Please write out everything in the Chris Herren article below, from "Herren, who is" down to "his undivided attention.".

• Page excerpt:

§ §

HAVERHILL — Chris Herren thought his calling was basketball.
The former Durfee High sensation scored 2,000 points and was named Massachusetts Player of the Year three times.
“I loved scoring. I loved winning. I loved hitting the winning shot,” said Herren, who spoke at an assembly at Haverhill High yesterday about the travails of rampant drug abuse.
“But you want to know what the biggest high for me in my life is, even better than a basketball game?” said Herren. “It’s when I get a text like the one I got recently from a girl who said she and her boyfriend were contemplating suicide, and they had the vodka, the pills and the suicide notes with them at the assembly. But after hearing me speak they decided against it and both got help. There is not a better feeling in the world.”
Herren speaks nationwide 20 to 30 times a month on behalf of “The Herren Project,” with a Website stating, “Reaching one person, one family at a time.”
His personal story and quest to help others was recently captured by ESPN’s highly acclaimed “30 for 30” documentaries.
The Fall River native and ex-basketball sensation attended Boston College, but was suspended for testing positive for cocaine. He later transferred to Fresno State and the drug use escalated. He played two years in the NBA with the Denver Nuggets and Boston Celtics, but heroin and oxycontin ended those dreams.
For seven more years, the story got worse until after one drug and alcohol binge, which came after the birth of his fourth child and after being sober for a month, his then 9-year-old son said “Don’t ever say you’re sorry any more.”
The next day, Aug. 1, 2008, he returned to rehab, and he’s been drug and alcohol free ever since.
Herren says at many of his assemblies, a boy or girl, captivated by his words, publicly pledges to stop drinking and/or doing drugs.
That happened at Haverhill High yesterday.
“I drink and I smoke (marijuana), even though my parents tell me not to,” said a junior boy sitting two rows from the front. “I’m not going to drink or smoke anymore. I don’t want to do it any more.”
Herren says it’s responses from young people like that one that keep him traveling around the country for 20 to 25 appearances a month.
“Stand up!” Herren shouted as he walked over and hugged the boy amid huge applause. “Now that’s courage. That’s being tough. Wow ... I love it!”
Herren, who is still married to his wife, Heather -- “We’ve been together since seventh grade and she’s my best friend,” he said -- says his family now gets his undivided attention.

§ §

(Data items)
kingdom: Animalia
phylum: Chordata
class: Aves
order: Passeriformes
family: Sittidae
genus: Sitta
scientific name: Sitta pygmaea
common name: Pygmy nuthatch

§ §

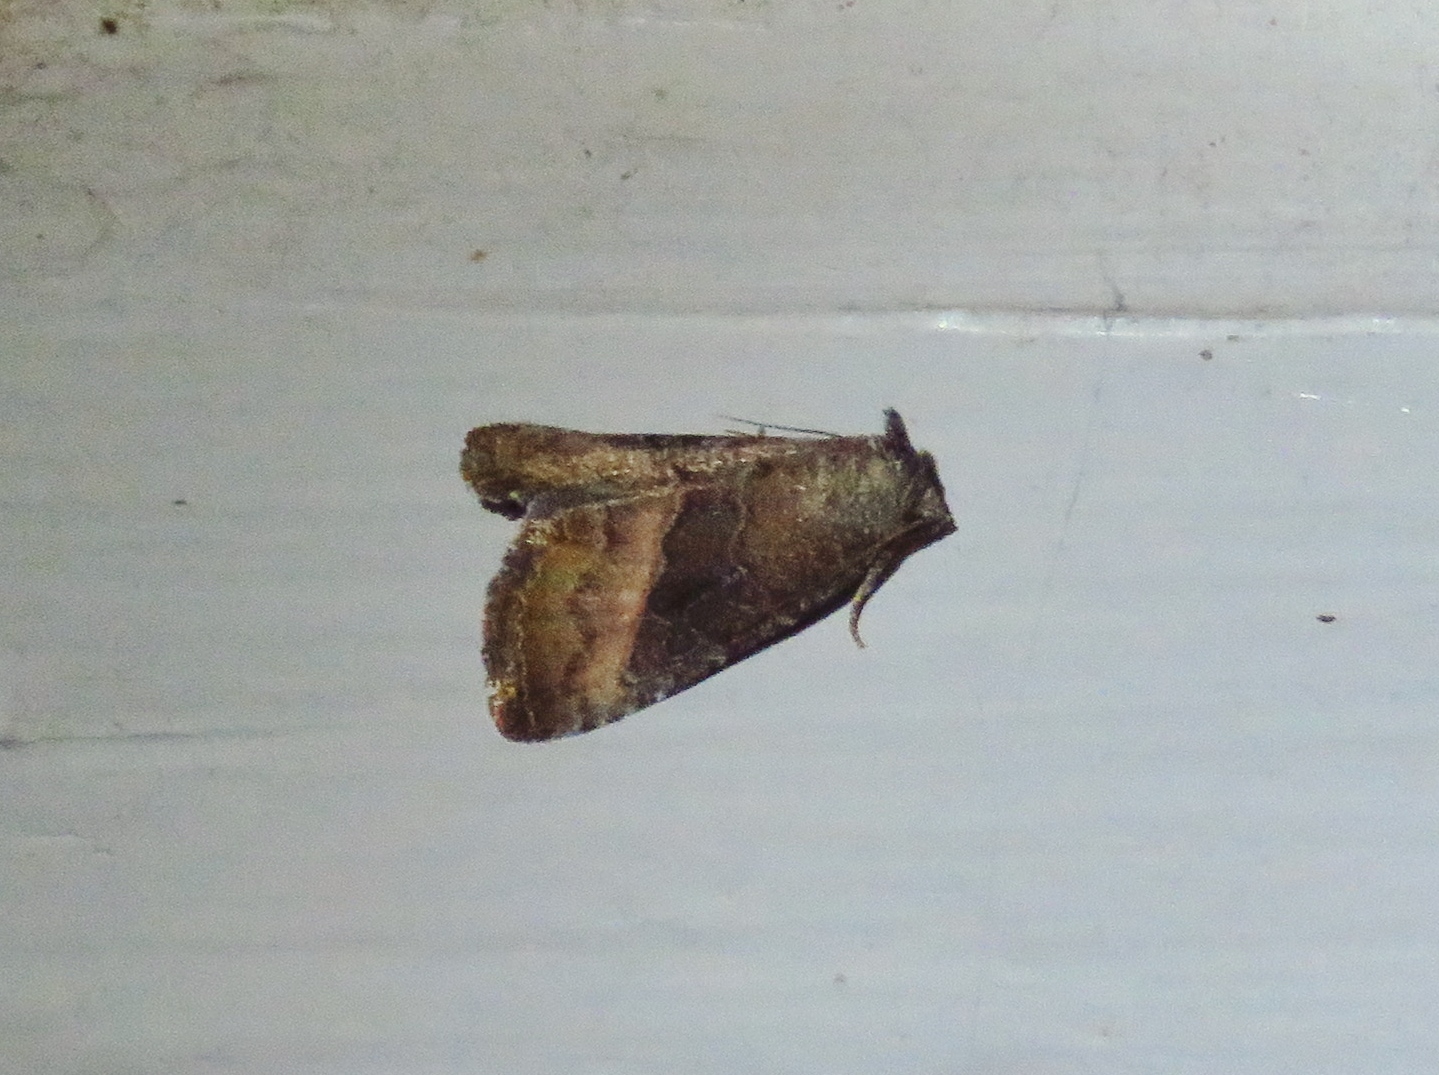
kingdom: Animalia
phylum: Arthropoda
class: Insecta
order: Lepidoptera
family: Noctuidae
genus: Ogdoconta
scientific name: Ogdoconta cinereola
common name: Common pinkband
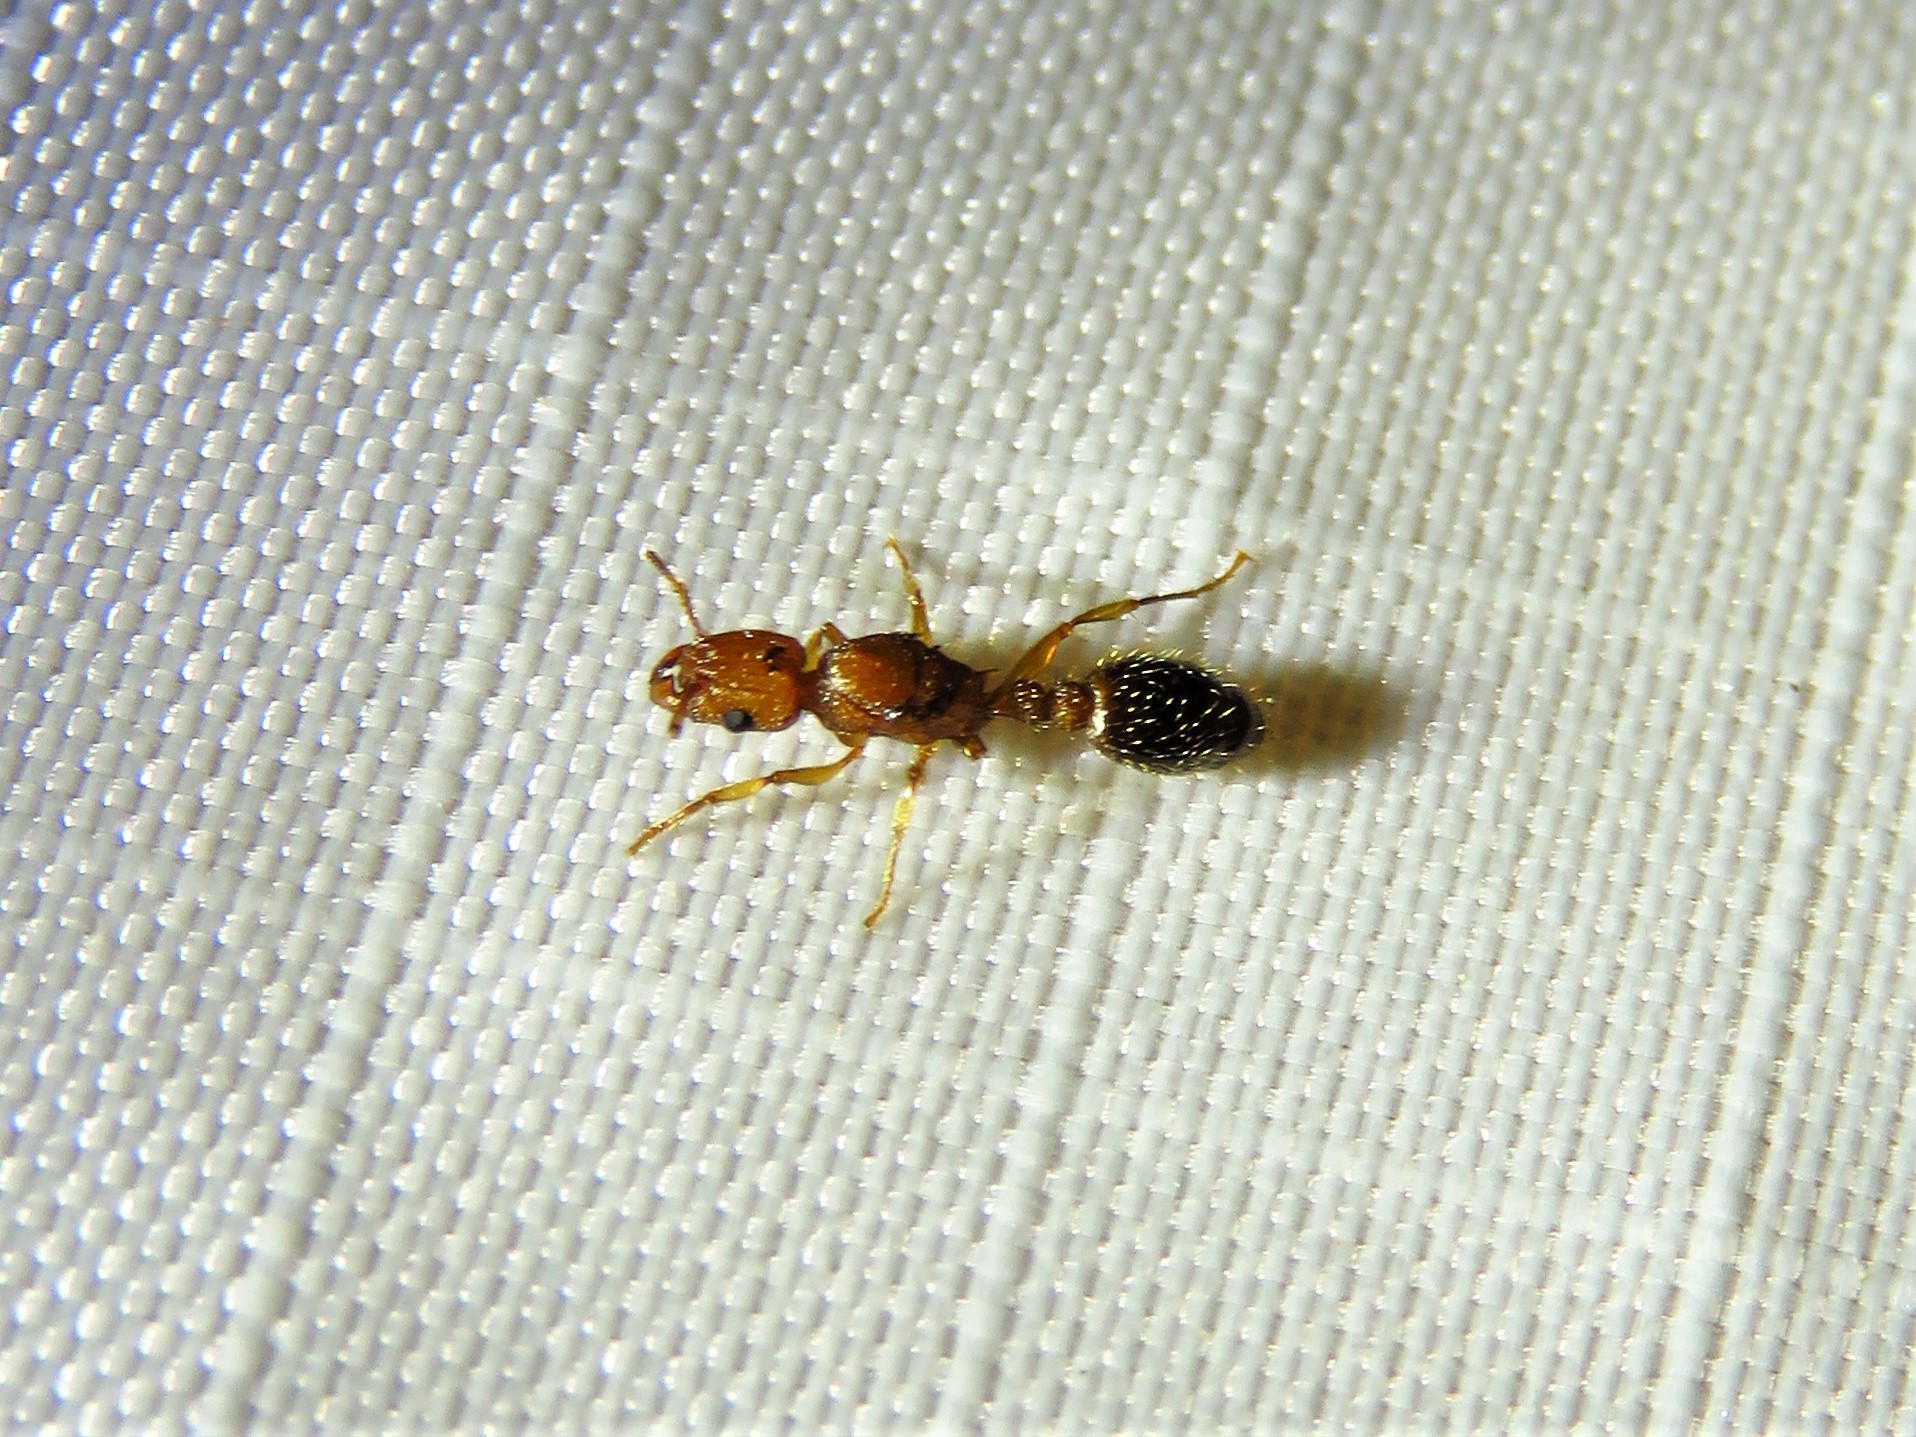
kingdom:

§ §

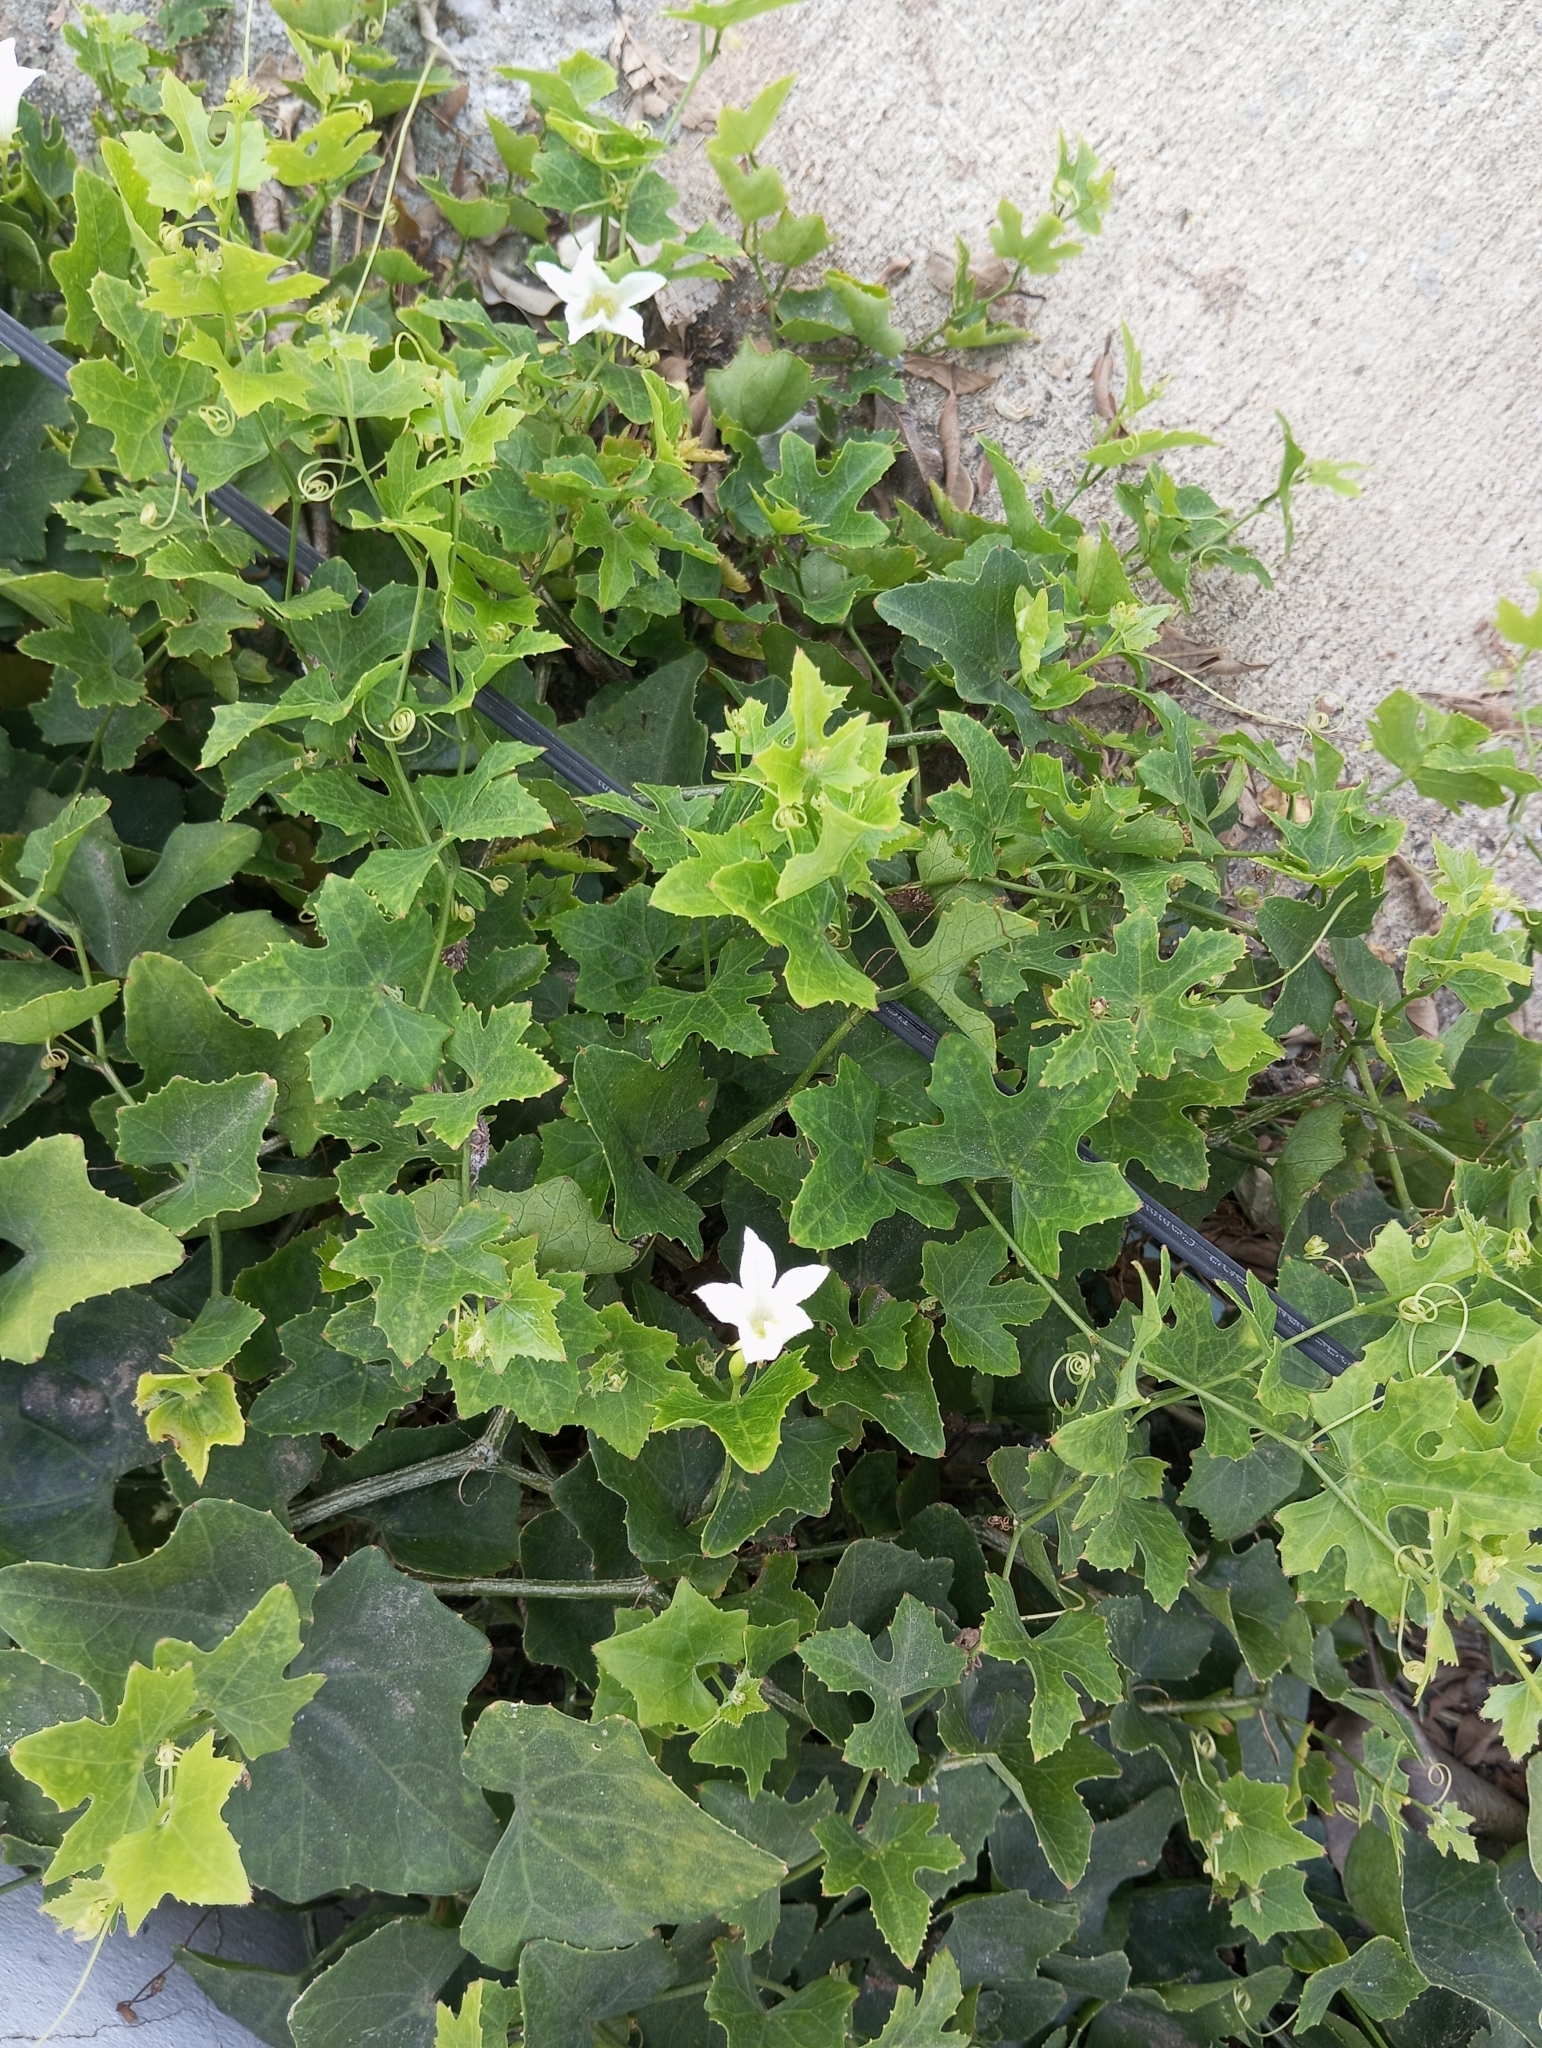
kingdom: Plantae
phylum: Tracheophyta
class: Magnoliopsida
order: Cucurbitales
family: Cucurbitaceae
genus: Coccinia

§ §

• Final answer:
Herren, who is still married to his wife, Heather -- “We’ve been together since seventh grade and she’s my best friend,” he said -- says his family now gets his undivided attention.